Pressing of Functionalized Polymer Composite Materials to Improve Mössbauer Measurement Signals
(2024)
Coordination compounds, like iron(II) triazole complexes, exhibit spin crossover (SCO) behavior at around room temperature. Therefore, they are interesting for a variety of possible applications, and it is convenient to integrate them into polymers. Due to a reduction of the iron content and thus also 57Fe content in the sample through integration in polymers, Mössbauer measurements are only possible with greater difficulty or very long measurement times without expensive enrichment of the samples with 57Fe. So, other ways of improving the Mössbauer signal for these composite materials are necessary. Therefore, we pressed these composite materials to improve the Mössbauer spectra. In this study, we synthesized an iron(II) triazole spin crossover complex and an electrospun polymer complex composite nanofiber material including the same complex.
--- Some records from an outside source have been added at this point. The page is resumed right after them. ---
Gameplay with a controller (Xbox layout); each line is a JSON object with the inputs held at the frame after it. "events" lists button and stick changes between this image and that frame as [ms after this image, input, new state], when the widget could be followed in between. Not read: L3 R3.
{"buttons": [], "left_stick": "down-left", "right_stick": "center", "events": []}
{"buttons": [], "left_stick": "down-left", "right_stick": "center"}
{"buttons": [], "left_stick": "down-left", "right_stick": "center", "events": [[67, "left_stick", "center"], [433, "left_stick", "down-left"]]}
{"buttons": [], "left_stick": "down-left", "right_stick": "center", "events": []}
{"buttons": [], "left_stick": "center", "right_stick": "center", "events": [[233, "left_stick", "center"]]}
For both products, Mössbauer measurements were performed at room temperature before and after using a press to show that the complex composite is not harmed through pressing. We investigate the influence of the pressing impact on the Mössbauer measurements in the context of measurement statistics and the measured signals. We show that pressing is not connected to any changes in the sample regarding the spin and oxidation state. We present that pressing improves the statistics of the Mössbauer measurements significantly. Furthermore, we use SEM measurements and PXRD to investigate whether or not the obtained fiber mats are destroyed in the pressing process.